- Source -
There are some things that have a greater on the performance than indexes. One
of these is how you have designed the database in the first place. Over a
thirty year period, I saw many examples of production databases that did not
utilise smart thinking about the database design.

Another area that is problematic for performance is the design of the database
queries themselves, especially if there are joins (of any kind) involved and
there are large numbers of rows to be examined. Early in my database delvings,
I found a particularly slow query (on the order of 1/2 hour execution times)
was dramatically sped up (to the order of just seconds) by an accidental
change in the specification of the relevant joins used. By this I mean, we
removed a couple of the joins and then added them again. This lead me a
specific hunt to understand join order and how it influences execution speed.
Once one understood the limits on the query engine, one could then look for
optimisations of the join order.

- Provided material -
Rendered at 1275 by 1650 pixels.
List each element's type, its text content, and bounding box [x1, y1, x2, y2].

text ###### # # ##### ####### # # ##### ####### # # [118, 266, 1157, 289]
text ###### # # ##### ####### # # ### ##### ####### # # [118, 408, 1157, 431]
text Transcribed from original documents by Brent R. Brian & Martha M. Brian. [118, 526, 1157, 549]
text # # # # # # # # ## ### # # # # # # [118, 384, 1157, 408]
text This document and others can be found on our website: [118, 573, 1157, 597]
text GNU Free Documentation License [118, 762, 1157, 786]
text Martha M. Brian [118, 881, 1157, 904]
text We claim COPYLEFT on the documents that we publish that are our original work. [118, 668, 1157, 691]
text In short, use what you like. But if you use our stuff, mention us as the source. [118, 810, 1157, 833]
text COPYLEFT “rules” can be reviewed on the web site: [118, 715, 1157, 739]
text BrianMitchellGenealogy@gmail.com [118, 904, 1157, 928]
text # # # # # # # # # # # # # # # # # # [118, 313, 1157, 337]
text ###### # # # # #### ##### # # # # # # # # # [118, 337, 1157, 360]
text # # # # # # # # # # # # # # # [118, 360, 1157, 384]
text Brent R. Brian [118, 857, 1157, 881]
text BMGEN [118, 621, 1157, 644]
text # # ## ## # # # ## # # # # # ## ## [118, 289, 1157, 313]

- Task 1 -
In the database performance passage, what change sped up the slow query?
- Task 2 -
Please continue the database performance passage from its last sentence.

- Answer 1 -
A couple of the joins were removed and then added again.

- Answer 2 -
Another area is to not trust vendor recommendations until you have actually
tested them thoroughly. A certain large database vendor had specific
recommendations for query design that were problematic. A problem report was
submitted about the specific "feature" and even after 3 more major releases,
this "feature" still existed. On a relatively small database table of about 10
million records, the database vendor recommendation took about 10 minutes or
so to run. By judicious coding of an external user interface, and not using
the recommended "feature", the resultant query took less than 1/10 second to
run to completion.

My recommendation to new teams members would be to have a good grasp of theory
(so make sure that they are adequately trained) and then get them to do a set
of little problems with a variety of gotchas to get them to think and to
investigate what is happening. Unfortunately, I think this kind of activity
went out in the late 80's.